More information about the virus is avalable online at http://www.cdc.gov/zika/

January 28, 2016: Zika Virus

The Centers for Disease Control and Prevention (CDC) have issued Travel Health Notices regarding risk of Zika Virus transmission in parts of the Caribbean, South America, Central America, Cape Verde, Samoa and Mexico. The CDC alert is Level 2, which advises travelers to those regions to Practice Enhanced Precautions.
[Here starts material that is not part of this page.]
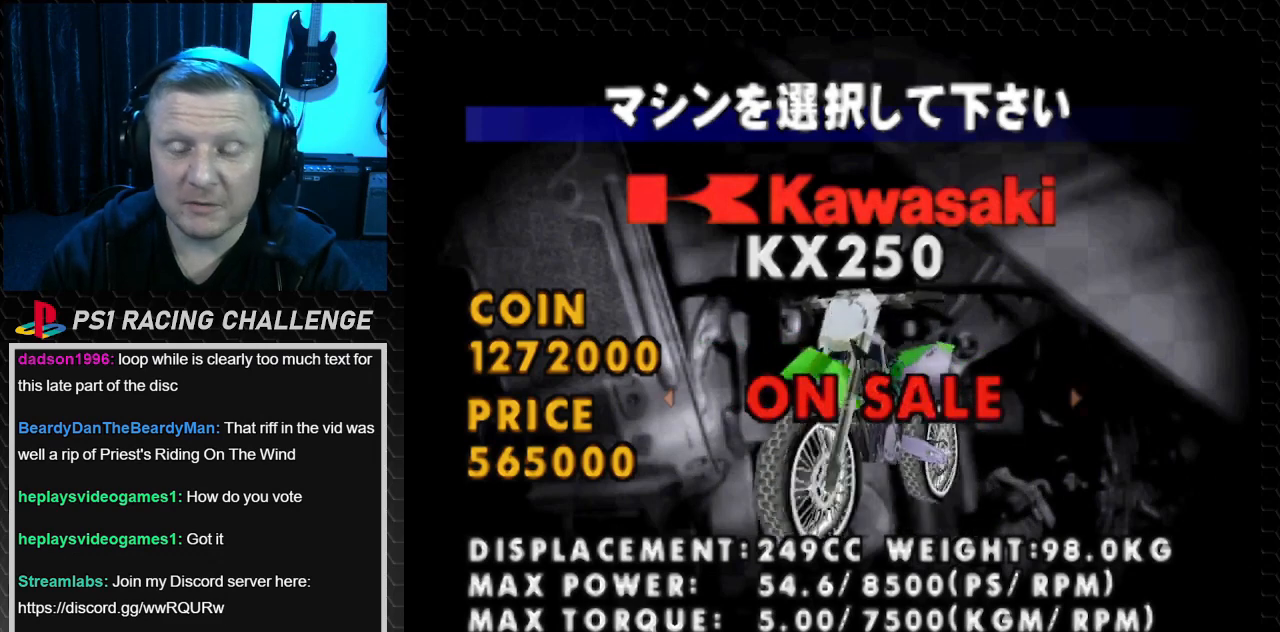
{"buttons": [], "events": []}
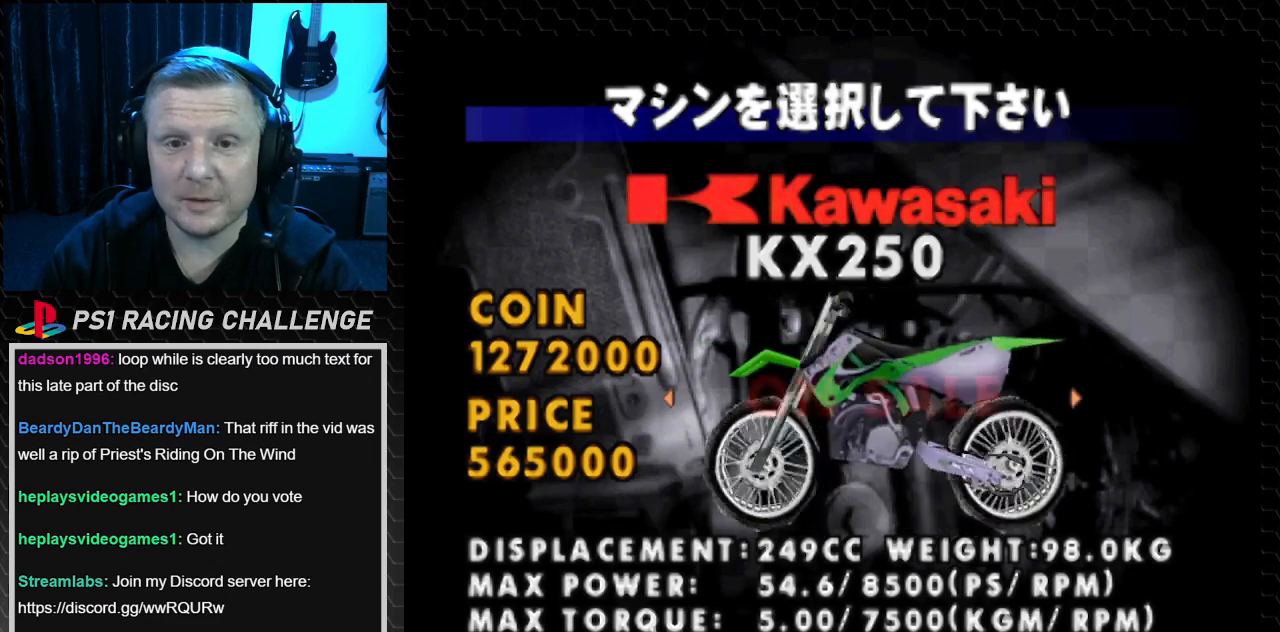
{"buttons": [], "events": [[200, "CROSS", "down"], [333, "CROSS", "up"]]}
Because Zika virus is spread by mosquitoes, and there is no vaccine to prevent or medicine to treat Zika, CDC recommends that travelers protect themselves from mosquito bites:

  • Cover exposed skin by wearing long-sleeved shirts and long pants.
  • Use permethrin-treated clothing and gear (such as boots, pants, socks, and tents). You can buy pre-treated clothing and gear or treat them yourself.
  • Stay and sleep in screened-in or air-conditioned rooms.
  • Use EPA-registered insect repellents containing DEET, picaridin, oil of lemon eucalyptus (OLE), or IR3535. Always use as directed.
    • Pregnant and breastfeeding women can use all EPA-registered insect repellents, including DEET, according to the product label.
    • Most repellents, including DEET, can be used on children aged >2 months.
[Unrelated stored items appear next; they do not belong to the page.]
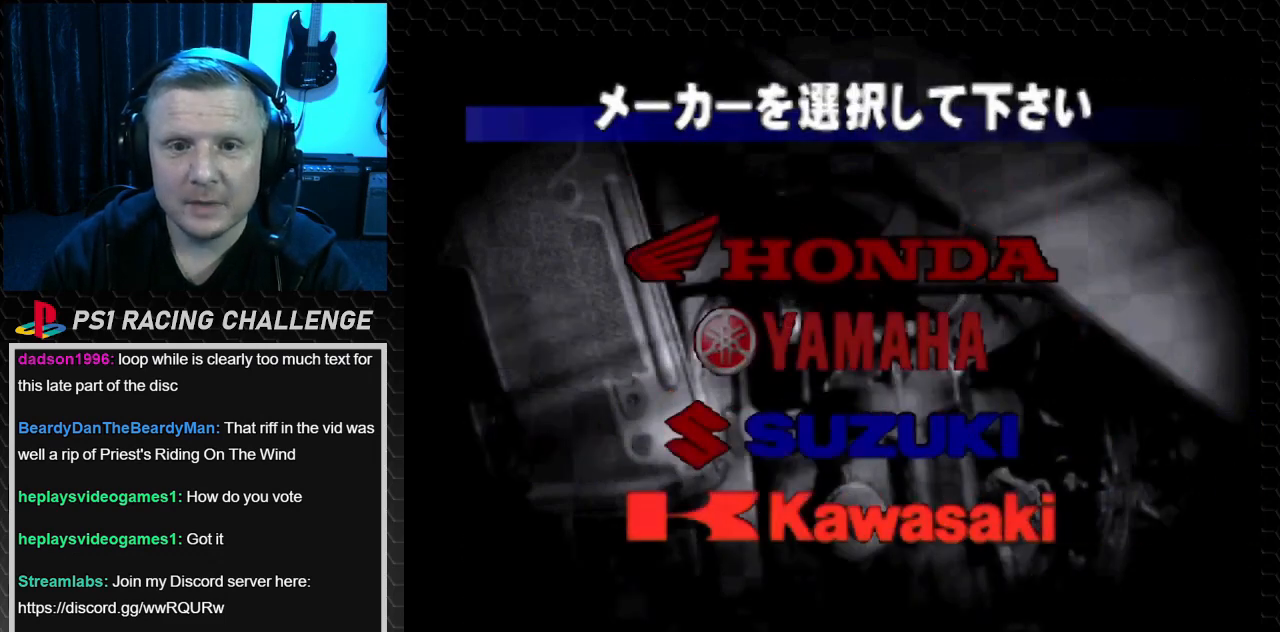
{"buttons": [], "events": []}
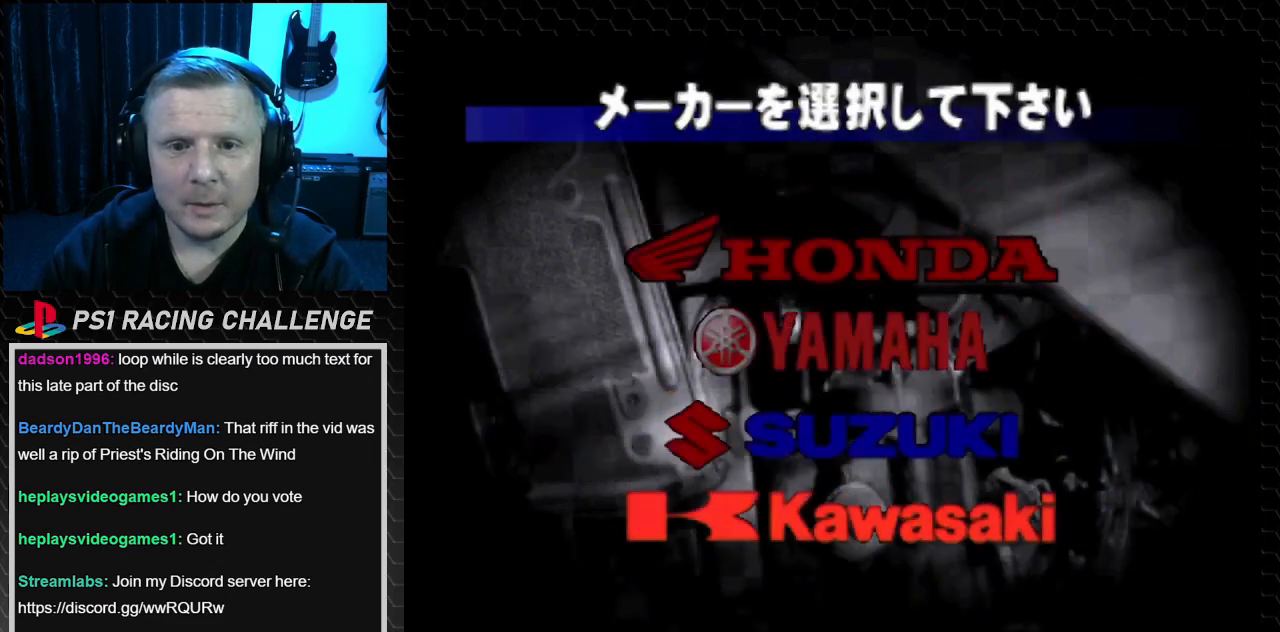
{"buttons": [], "events": [[66, "DPAD_UP", "down"], [166, "DPAD_UP", "up"], [333, "DPAD_UP", "down"], [467, "DPAD_UP", "up"]]}
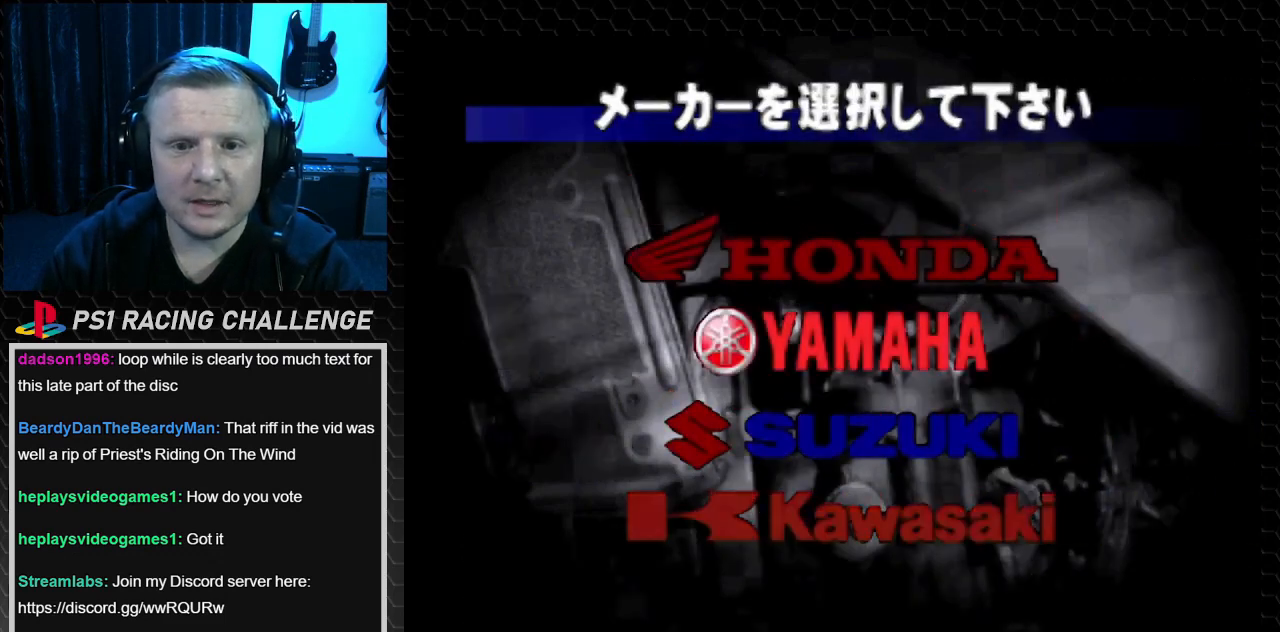
{"buttons": [], "events": [[200, "DPAD_UP", "down"], [300, "DPAD_UP", "up"]]}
This alert follows reports in Brazil of microcephaly and other poor pregnancy outcomes in babies of mothers who were infected with Zika virus while pregnant. However, additional studies are needed to further characterize this relationship. More studies are planned to learn more about the risks of Zika virus infection during pregnancy.
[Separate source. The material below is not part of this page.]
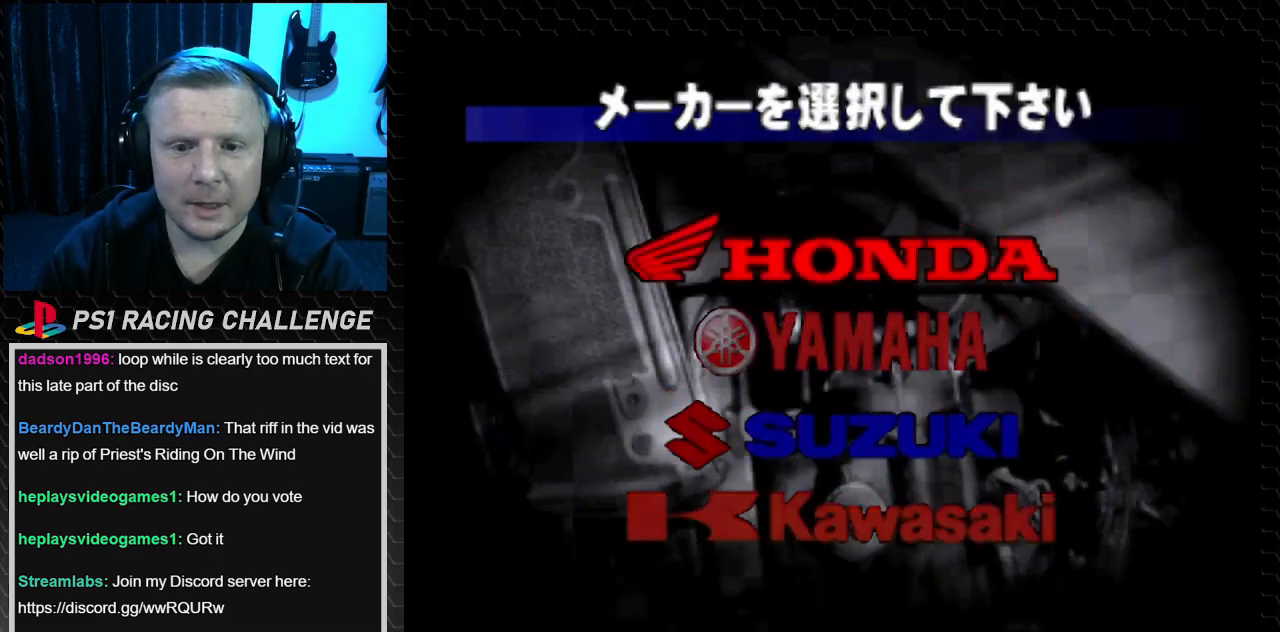
{"buttons": [], "events": [[166, "DPAD_DOWN", "down"], [267, "DPAD_DOWN", "up"], [433, "DPAD_DOWN", "down"], [467, "DPAD_DOWN", "up"]]}
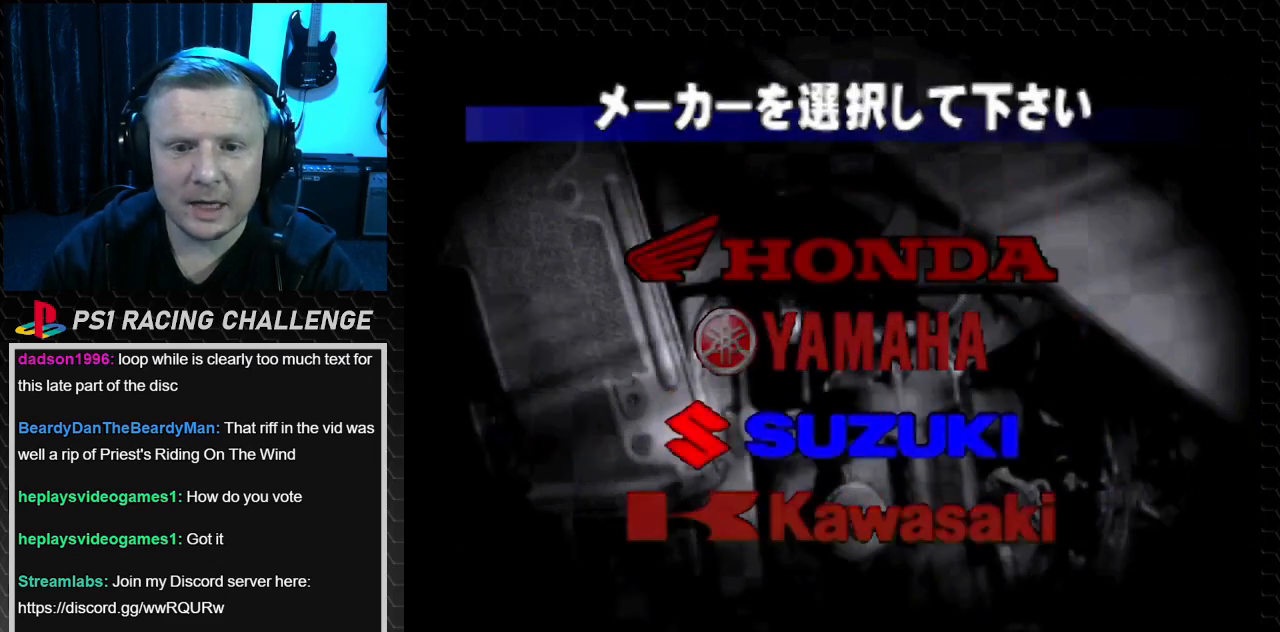
{"buttons": ["CIRCLE"], "events": [[400, "CIRCLE", "down"]]}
Until more is known, and out of an abundance of caution, CDC recommends special precautions for pregnant women and women trying to become pregnant:

  • Pregnant women in any trimester should consider postponing travel to the areas where Zika virus transmission is ongoing. Pregnant women who must travel to one of these areas should talk to their doctor or other healthcare provider first and strictly follow steps to avoid mosquito bites during the trip.
  • Women trying to become pregnant should consult with their healthcare provider before traveling to these areas and strictly follow steps to prevent mosquito bites during the trip

Because specific areas where Zika virus transmission is ongoing are difficult to determine and likely to change over time, CDC will update this travel notice as information becomes available. Check the CDC travel website frequently for the most up-to-date recommendations.